- _ACTION ITEM_
Pull out each line of the records holding the string "الإسلامي".

= Beginning of Section =

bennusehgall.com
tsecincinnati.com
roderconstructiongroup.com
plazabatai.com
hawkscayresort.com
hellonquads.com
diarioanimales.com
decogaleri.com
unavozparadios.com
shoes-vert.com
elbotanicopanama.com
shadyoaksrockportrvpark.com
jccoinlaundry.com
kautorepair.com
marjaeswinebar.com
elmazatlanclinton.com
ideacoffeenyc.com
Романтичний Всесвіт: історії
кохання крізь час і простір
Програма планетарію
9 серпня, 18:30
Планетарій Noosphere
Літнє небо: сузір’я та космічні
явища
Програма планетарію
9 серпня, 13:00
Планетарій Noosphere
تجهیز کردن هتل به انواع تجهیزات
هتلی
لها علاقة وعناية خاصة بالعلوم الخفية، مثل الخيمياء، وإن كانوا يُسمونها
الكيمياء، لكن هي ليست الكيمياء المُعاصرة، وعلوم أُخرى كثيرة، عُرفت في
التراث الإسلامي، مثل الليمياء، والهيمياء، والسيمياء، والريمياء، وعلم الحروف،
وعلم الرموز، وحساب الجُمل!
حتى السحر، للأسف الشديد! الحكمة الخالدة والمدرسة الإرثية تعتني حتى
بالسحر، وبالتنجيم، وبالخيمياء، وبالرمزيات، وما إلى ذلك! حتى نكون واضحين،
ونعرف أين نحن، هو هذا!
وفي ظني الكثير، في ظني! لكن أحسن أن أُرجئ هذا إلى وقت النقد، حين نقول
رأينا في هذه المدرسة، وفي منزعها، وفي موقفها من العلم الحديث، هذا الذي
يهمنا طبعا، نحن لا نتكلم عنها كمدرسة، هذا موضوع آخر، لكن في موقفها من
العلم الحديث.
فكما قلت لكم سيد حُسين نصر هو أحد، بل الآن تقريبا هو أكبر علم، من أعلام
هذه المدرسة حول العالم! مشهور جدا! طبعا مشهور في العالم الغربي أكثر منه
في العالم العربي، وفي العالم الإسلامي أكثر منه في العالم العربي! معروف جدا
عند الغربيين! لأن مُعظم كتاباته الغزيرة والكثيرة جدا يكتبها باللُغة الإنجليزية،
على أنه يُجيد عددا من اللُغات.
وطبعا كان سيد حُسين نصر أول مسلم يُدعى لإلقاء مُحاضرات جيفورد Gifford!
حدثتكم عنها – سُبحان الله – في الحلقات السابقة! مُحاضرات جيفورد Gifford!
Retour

= End of Section =

- _SOLUTION TO THIS EXERCISE_
التراث الإسلامي، مثل الليمياء، والهيمياء، والسيمياء، والريمياء، وعلم الحروف،
في العالم العربي، وفي العالم الإسلامي أكثر منه في العالم العربي! معروف جدا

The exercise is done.